No. When families sign up directly for the ACP through the National Verifier, they submit their eligibility documentation and schools and districts will not be contacted to verify student participation in the NSLP and SBP.

For CEP schools or districts, USAC will automatically check the name of the CEP school or district against the Food Research and Action Center (FRAC) database to confirm the CEP status of the school provided by the household on the ACP application. However, households will be required to enter the school’s name, the student’s name, and provide documentation from the current school year to the school year immediately preceding the ACP application that shows that the student listed on the application is enrolled in the CEP school. The student must still be enrolled at the CEP school at the time of the ACP application.

For non-CEP schools, neither USAC nor the participating provider will be contacting the school or district to confirm the student’s participation in the free or reduced price school lunch program or school breakfast program.

If the school, district, local government, or other community organization is paying the full cost of internet service and the receiving household does not pay any fee for the service, the ACP subsidy cannot be claimed by the school, district, etc. or the household. If any such local program ends, eligible households could instead receive a discount through the ACP.
Additional information can be found on USAC’s consumer website, or by calling the USAC Affordable Connectivity Program Support Center at 877-384-2575. You can also find information on the FCC’s website,


This document was produced by the U.S. Department of Education (Department) regarding the Federal Communications Commission’s Affordable Connectivity Program (ACP). Other than statutory and regulatory requirements included in the document, the contents of this guidance do not have the force and effect of law and are not meant to bind the public. This document is intended only to provide clarity to the public regarding existing requirements under the law or the Department’s or agency’s policies.  

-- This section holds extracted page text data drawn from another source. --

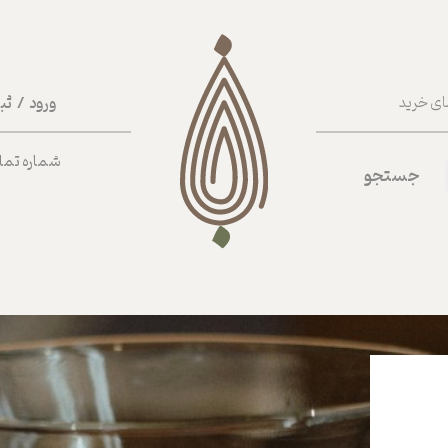
ورود
/
ثب
ای خرید
حساب کا
شماره تماس ب
جستجو
تغییر گذر
سفارشات
خروج از 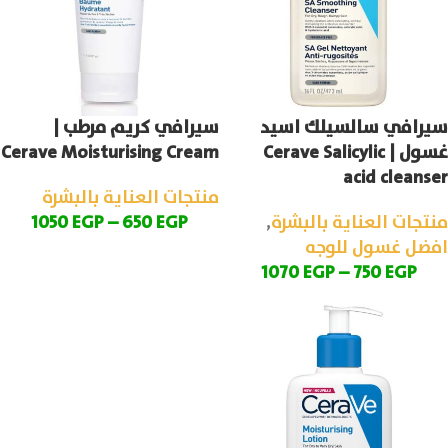
سيرافي سالسيلك اسيد
سيرافي كريم مرطب |
غسول | Cerave Salicylic
Cerave Moisturising Cream
acid cleanser
منتجات العناية بالبشرة
منتجات العناية بالبشرة
,
EGP
650
–
EGP
1050
افضل غسول للوجه
1070
EGP
–
750
EGP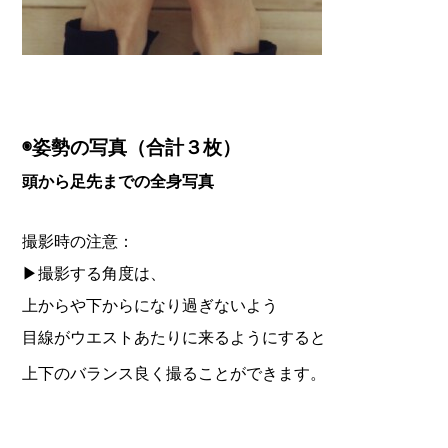
◉姿勢の写真（合計３枚）
頭から足先までの全身写真
撮影時の注意：
▶︎撮影する角度は、
上からや下からになり過ぎないよう
目線がウエストあたりに来るようにすると
上下のバランス良く撮ることができます。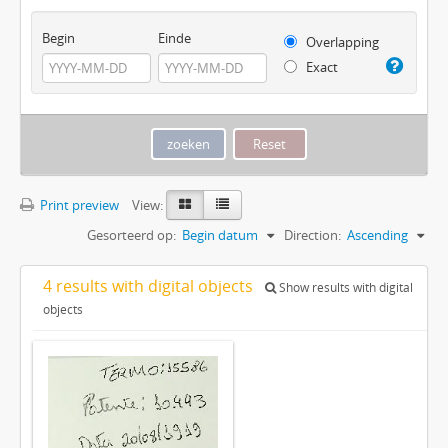
Begin
Einde
Overlapping
Exact
Print preview
View:
Gesorteerd op:
Begin datum
Direction:
Ascending
4 results with digital objects
Show results with digital
objects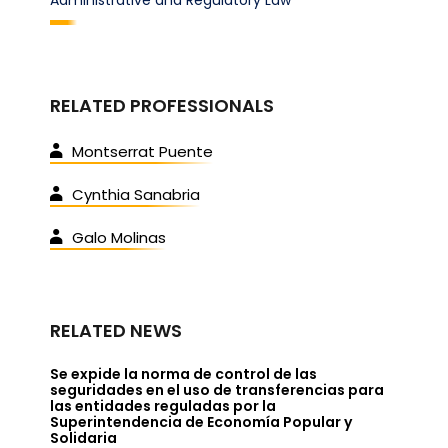
Administrative and Regulatory Law
RELATED PROFESSIONALS
Montserrat Puente
Cynthia Sanabria
Galo Molinas
RELATED NEWS
Se expide la norma de control de las
seguridades en el uso de transferencias para
las entidades reguladas por la
Superintendencia de Economía Popular y
Solidaria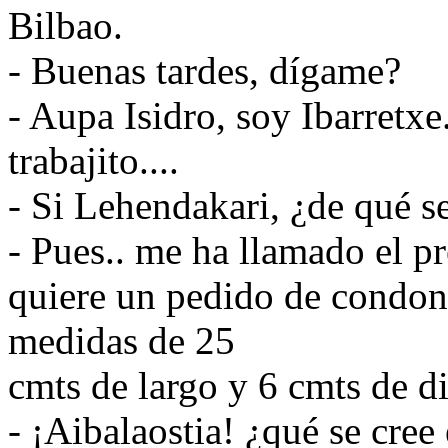
Bilbao.
- Buenas tardes, dígame?
- Aupa Isidro, soy Ibarretx
trabajito....
- Si Lehendakari, ¿de qué se
- Pues.. me ha llamado el p
quiere un pedido de condon
medidas de 25
cmts de largo y 6 cmts de d
- ¡Aibalaostia! ¿qué se cree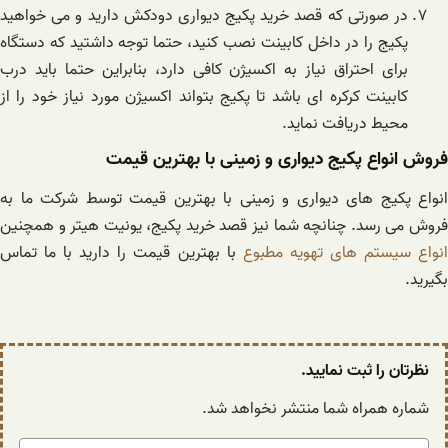
در صورتی که قصد خرید پکیج دیواری دودکش دارید و می خواهید
پکیج را در داخل کابینت نصب کنید، حتما توجه داشتید که دستگاه
برای احتراق نیاز به اکسیژن کافی دارد، بنابراین حتما باید درب
کابینت کرکره ای باشد تا پکیج بتواند اکسیژن مورد نیاز خود را از
محیط دریافت نماید.
فروش انواع پکیج دیواری و زمینی با بهترین قیمت
انواع پکیج های دیواری و زمینی با بهترین قیمت توسط شرکت ما به
فروش می رسد. چنانچه شما نیز قصد خرید پکیج، یونیت هیتر و همچنین
نواع سیستم های تهویه مطبوع
با بهترین قیمت را دارید با ما تماس
بگیرید.
نظرتان را ثبت نمایید.
شماره همراه شما منتشر نخواهد شد.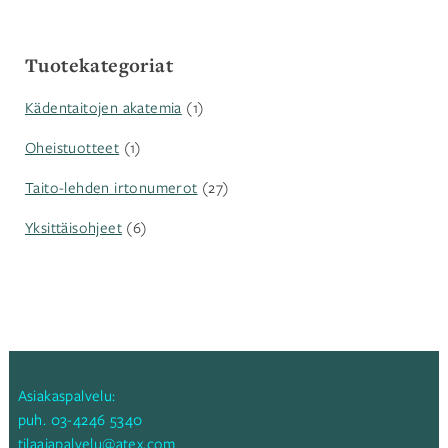
Tuotekategoriat
Kädentaitojen akatemia
(1)
Oheistuotteet
(1)
Taito-lehden irtonumerot
(27)
Yksittäisohjeet
(6)
Asiakaspalvelu:
puh.
03-4246 5340
tilaajapalvelu@atex.com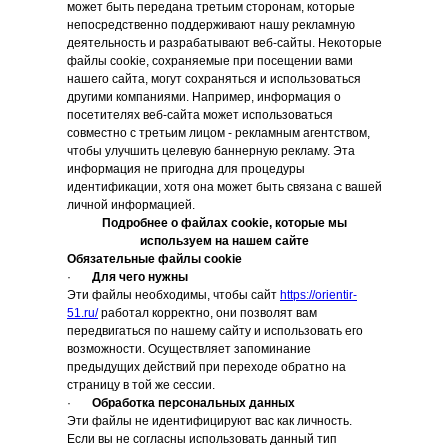
может быть передана третьим сторонам, которые
непосредственно поддерживают нашу рекламную
деятельность и разрабатывают веб-сайты. Некоторые
файлы cookie, сохраняемые при посещении вами
нашего сайта, могут сохраняться и использоваться
другими компаниями. Например, информация о
посетителях веб-сайта может использоваться
совместно с третьим лицом - рекламным агентством,
чтобы улучшить целевую баннерную рекламу. Эта
информация не пригодна для процедуры
идентификации, хотя она может быть связана с вашей
личной информацией.
Подробнее о файлах cookie, которые мы
используем на нашем сайте
Обязательные файлы cookie
·
Для чего нужны
Эти файлы необходимы, чтобы сайт
https://orientir-
51.ru/
работал корректно, они позволят вам
передвигаться по нашему сайту и использовать его
возможности. Осуществляет запоминание
предыдущих действий при переходе обратно на
страницу в той же сессии.
·
Обработка персональных данных
Эти файлы не идентифицируют вас как личность.
Если вы не согласны использовать данный тип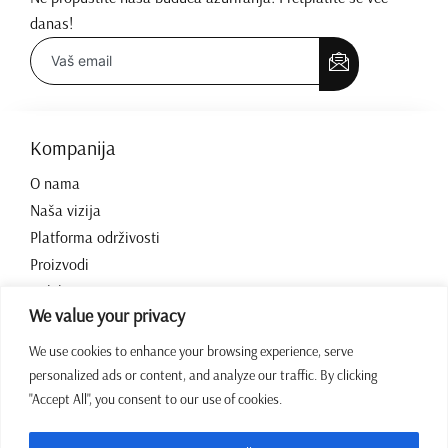
danas!
Kompanija
O nama
Naša vizija
Platforma održivosti
Proizvodi
Kolekcije
We value your privacy
Kontakt
We use cookies to enhance your browsing experience, serve
personalized ads or content, and analyze our traffic. By clicking
Radno vrijeme
"Accept All", you consent to our use of cookies.
07:00 – 15:00 Pon – Pet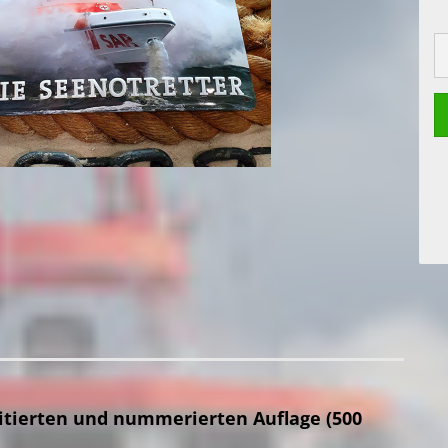
itierten und nummerierten Auflage (500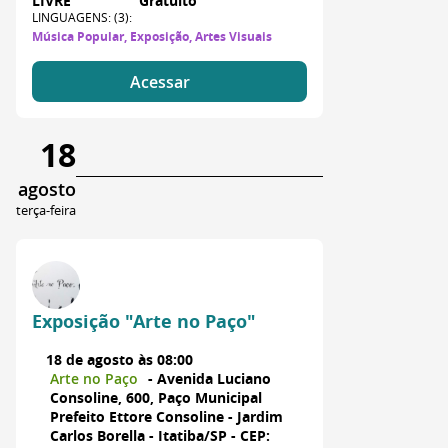
LIVRE
Gratuito
LINGUAGENS: (3):
Música Popular, Exposição, Artes Visuais
Acessar
18
agosto
terça-feira
Exposição "Arte no Paço"
18 de agosto às 08:00
Arte no Paço
- Avenida Luciano
Consoline, 600, Paço Municipal
Prefeito Ettore Consoline - Jardim
Carlos Borella - Itatiba/SP - CEP: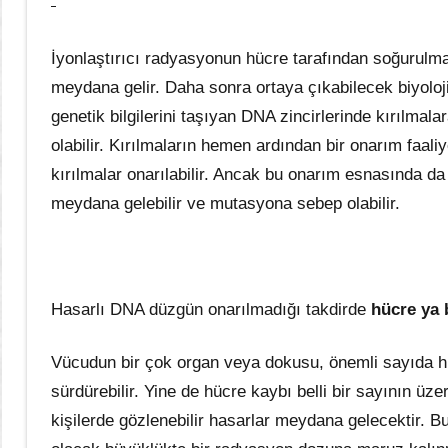
İyonlaştırıcı radyasyonun hücre tarafından soğurulm
meydana gelir. Daha sonra ortaya çıkabilecek biyoloji
genetik bilgilerini taşıyan DNA zincirlerinde kırılma
olabilir. Kırılmaların hemen ardından bir onarım faa
kırılmalar onarılabilir. Ancak bu onarım esnasında da 
meydana gelebilir ve mutasyona sebep olabilir.
Hasarlı DNA düzgün onarılmadığı takdirde
hücre ya 
Vücudun bir çok organ veya dokusu, önemli sayıda hü
sürdürebilir. Yine de hücre kaybı belli bir sayının üz
kişilerde gözlenebilir hasarlar meydana gelecektir.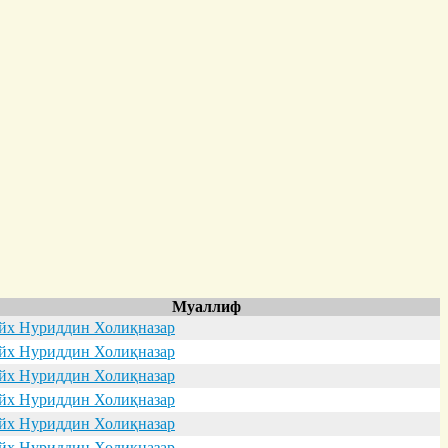
Муаллиф
х Нуриддин Холиқназар
х Нуриддин Холиқназар
х Нуриддин Холиқназар
х Нуриддин Холиқназар
х Нуриддин Холиқназар
х Нуриддин Холиқназар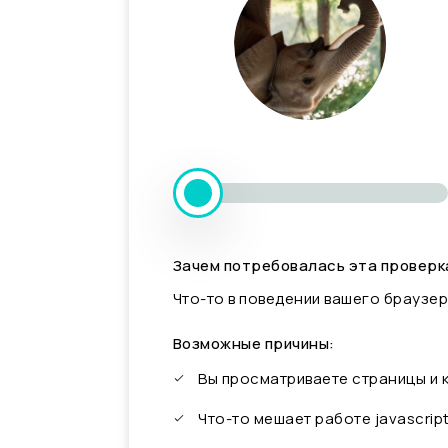
Зачем потребовалась эта проверк
Что-то в поведении вашего браузер
Возможные причины:
Вы просматриваете страницы и
Что-то мешает работе javascrip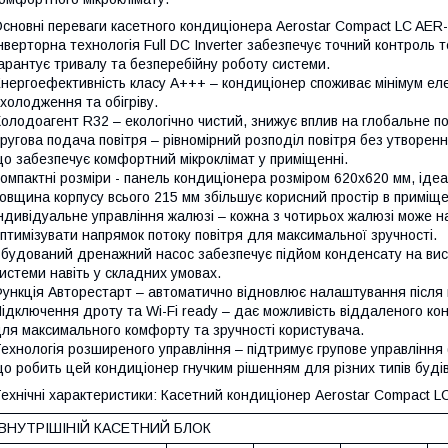
сновні переваги касетного кондиціонера Aerostar Compact LC AE
нверторна технологія Full DC Inverter забезпечує точний контроль
арантує тривалу та безперебійну роботу системи.
нергоефективність класу A+++ – кондиціонер споживає мінімум еле
холодження та обігріву.
олодоагент R32 – екологічно чистий, знижує вплив на глобальне п
ругова подача повітря – рівномірний розподіл повітря без утворе
о забезпечує комфортний мікроклімат у приміщенні.
омпактні розміри - панель кондиціонера розміром 620х620 мм, іде
овщина корпусу всього 215 мм збільшує корисний простір в приміще
ндивідуальне управління жалюзі – кожна з чотирьох жалюзі може 
птимізувати напрямок потоку повітря для максимальної зручності.
будований дренажний насос забезпечує підйом конденсату на висо
истеми навіть у складних умовах.
ункція Авторестарт – автоматично відновлює налаштування після в
ідключення дроту та Wi-Fi ready – дає можливість віддаленого к
ля максимального комфорту та зручності користувача.
ехнологія розширеного управління – підтримує групове управління
о робить цей кондиціонер гнучким рішенням для різних типів буді
ехнічні характеристики: Касетний кондиціонер Aerostar Compact
ВНУТРІШІНІЙ КАСЕТНИЙ БЛОК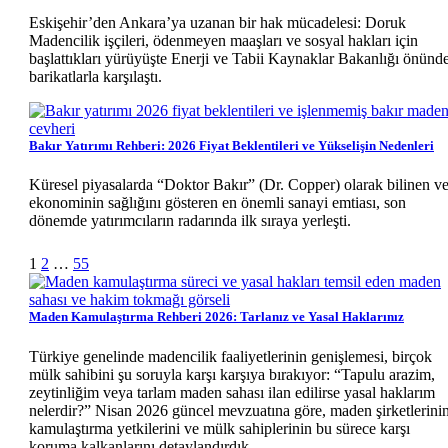
Eskişehir’den Ankara’ya uzanan bir hak mücadelesi: Doruk
Madencilik işçileri, ödenmeyen maaşları ve sosyal hakları için
başlattıkları yürüyüşte Enerji ve Tabii Kaynaklar Bakanlığı önünd
barikatlarla karşılaştı.
Bakır Yatırımı Rehberi: 2026 Fiyat Beklentileri ve Yükselişin Nedenleri
Küresel piyasalarda “Doktor Bakır” (Dr. Copper) olarak bilinen v
ekonominin sağlığını gösteren en önemli sanayi emtiası, son
dönemde yatırımcıların radarında ilk sıraya yerleşti.
Sonraki
1
2
…
55
Maden Kamulaştırma Rehberi 2026: Tarlanız ve Yasal Haklarınız
Türkiye genelinde madencilik faaliyetlerinin genişlemesi, birçok
mülk sahibini şu soruyla karşı karşıya bırakıyor: “Tapulu arazim,
zeytinliğim veya tarlam maden sahası ilan edilirse yasal haklarım
nelerdir?” Nisan 2026 güncel mevzuatına göre, maden şirketlerini
kamulaştırma yetkilerini ve mülk sahiplerinin bu sürece karşı
koruma kalkanlarını detaylandırdık.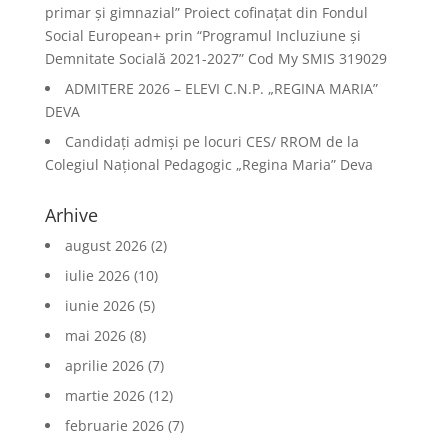
primar și gimnazial” Proiect cofinațat din Fondul
Social European+ prin “Programul Incluziune și
Demnitate Socială 2021-2027” Cod My SMIS 319029
ADMITERE 2026 – ELEVI C.N.P. „REGINA MARIA”
DEVA
Candidați admiși pe locuri CES/ RROM de la
Colegiul Național Pedagogic „Regina Maria” Deva
Arhive
august 2026
(2)
iulie 2026
(10)
iunie 2026
(5)
mai 2026
(8)
aprilie 2026
(7)
martie 2026
(12)
februarie 2026
(7)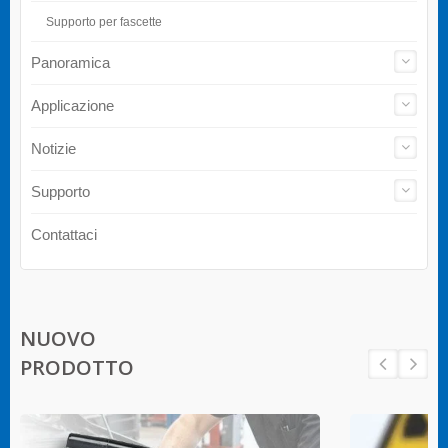
Supporto per fascette
Panoramica
Applicazione
Notizie
Supporto
Contattaci
NUOVO
PRODOTTO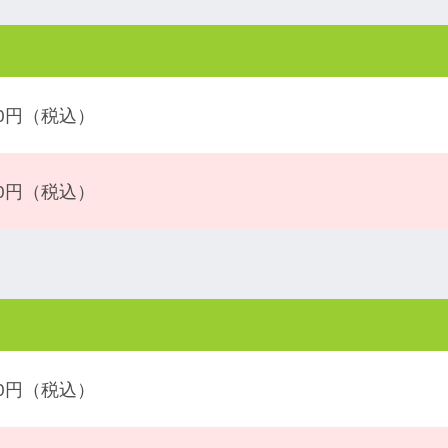
300円（税込）
800円（税込）
500円（税込）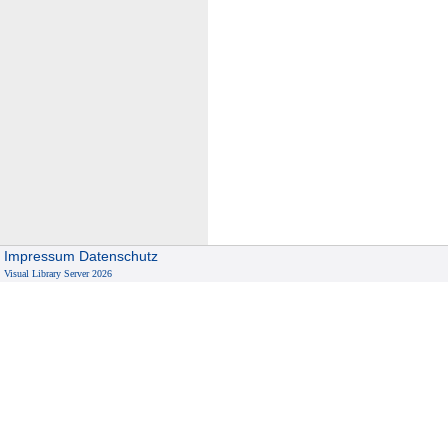
Impressum
Datenschutz
Visual Library Server 2026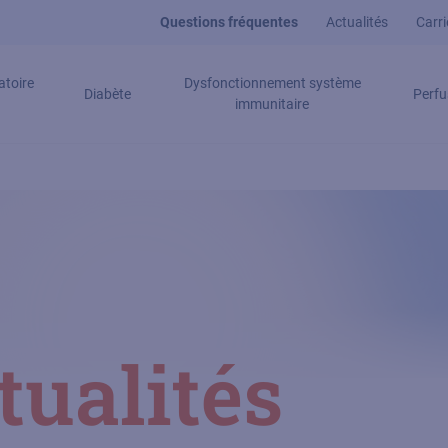
Questions fréquentes
Actualités
Carri
atoire
Dysfonctionnement système
Diabète
Perfu
immunitaire
tualités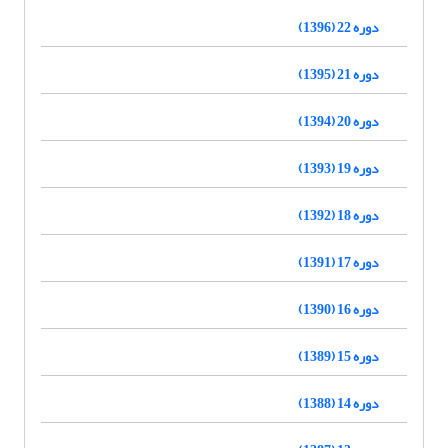
دوره 22 (1396)
دوره 21 (1395)
دوره 20 (1394)
دوره 19 (1393)
دوره 18 (1392)
دوره 17 (1391)
دوره 16 (1390)
دوره 15 (1389)
دوره 14 (1388)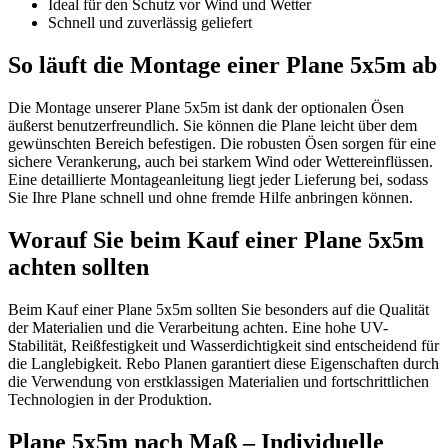
Ideal für den Schutz vor Wind und Wetter
Schnell und zuverlässig geliefert
So läuft die Montage einer Plane 5x5m ab
Die Montage unserer Plane 5x5m ist dank der optionalen Ösen
äußerst benutzerfreundlich. Sie können die Plane leicht über dem
gewünschten Bereich befestigen. Die robusten Ösen sorgen für eine
sichere Verankerung, auch bei starkem Wind oder Wettereinflüssen.
Eine detaillierte Montageanleitung liegt jeder Lieferung bei, sodass
Sie Ihre Plane schnell und ohne fremde Hilfe anbringen können.
Worauf Sie beim Kauf einer Plane 5x5m
achten sollten
Beim Kauf einer Plane 5x5m sollten Sie besonders auf die Qualität
der Materialien und die Verarbeitung achten. Eine hohe UV-
Stabilität, Reißfestigkeit und Wasserdichtigkeit sind entscheidend für
die Langlebigkeit. Rebo Planen garantiert diese Eigenschaften durch
die Verwendung von erstklassigen Materialien und fortschrittlichen
Technologien in der Produktion.
Plane 5x5m nach Maß – Individuelle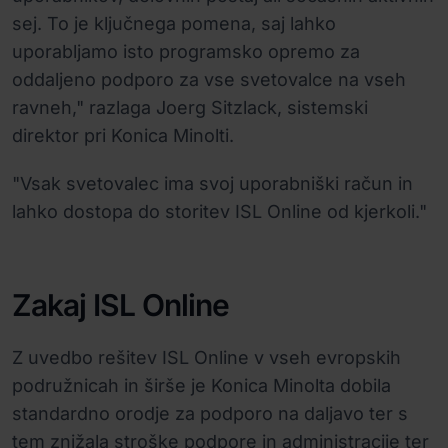
sej. To je ključnega pomena, saj lahko
uporabljamo isto programsko opremo za
oddaljeno podporo za vse svetovalce na vseh
ravneh," razlaga Joerg Sitzlack, sistemski
direktor pri Konica Minolti.
"Vsak svetovalec ima svoj uporabniški račun in
lahko dostopa do storitev ISL Online od kjerkoli."
Zakaj ISL Online
Z uvedbo rešitev ISL Online v vseh evropskih
podružnicah in širše je Konica Minolta dobila
standardno orodje za podporo na daljavo ter s
tem znižala stroške podpore in administracije ter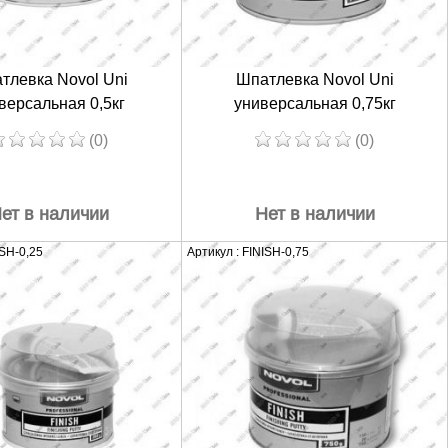
тлевка Novol Uni
Шпатлевка Novol Uni
версальная 0,5кг
универсальная 0,75кг
(0)
(0)
ет в наличии
Нет в наличии
ISH-0,25
Артикул : FINISH-0,75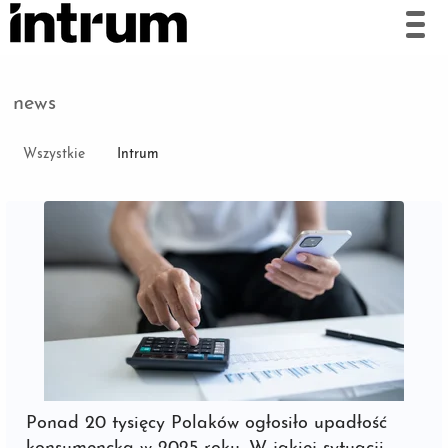
news
Wszystkie
Intrum
Ponad 20 tysięcy Polaków ogłosiło upadłość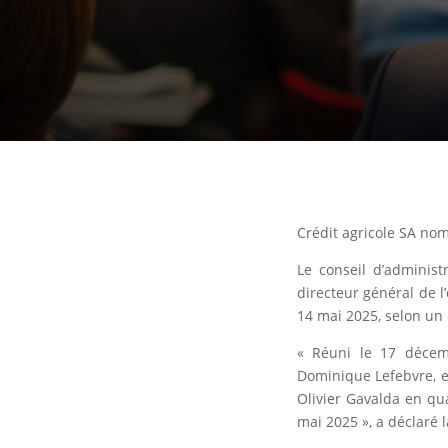
Crédit agricole SA no
Le conseil d’administ
directeur général de l
14 mai 2025, selon u
« Réuni le 17 décemb
Dominique Lefebvre, e
Olivier Gavalda en qua
mai 2025 », a déclar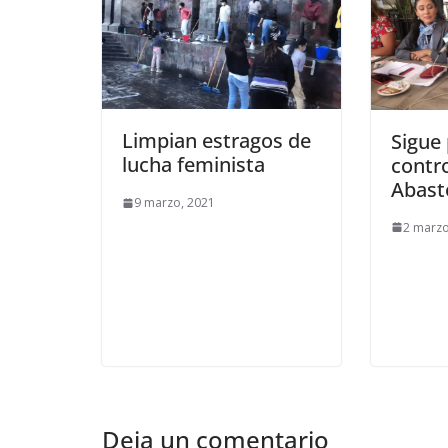
Limpian estragos de
Sigue
lucha feminista
contro
Abast
9 marzo, 2021
2 marzo
Deja un comentario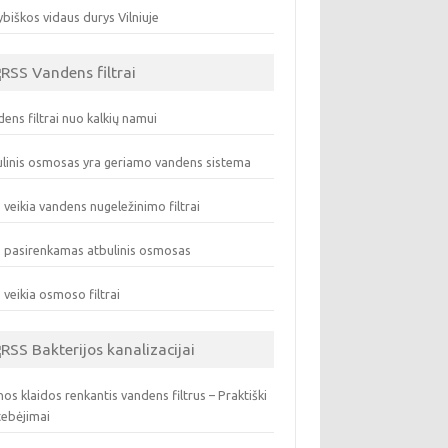
biškos vidaus durys Vilniuje
Vandens filtrai
ens filtrai nuo kalkių namui
linis osmosas yra geriamo vandens sistema
 veikia vandens nugeležinimo filtrai
 pasirenkamas atbulinis osmosas
 veikia osmoso filtrai
Bakterijos kanalizacijai
os klaidos renkantis vandens filtrus – Praktiški
tebėjimai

This document contains resources (including links to those resources) that are provided for the user’s convenience. Inclusion of these materials is not intended to reflect their importance, nor is it intended to endorse any views expressed or products or services offered. These materials might contain the views and recommendations of various subject-matter experts, as well as hyperlinked text, contact addresses, and websites to information that other public and private organizations created and maintain. The opinions expressed in any of these materials do not necessarily reflect the positions or policies of the Department. The Department does not control or guarantee the accuracy, relevance, timeliness, or completeness of any outside information included in these materials.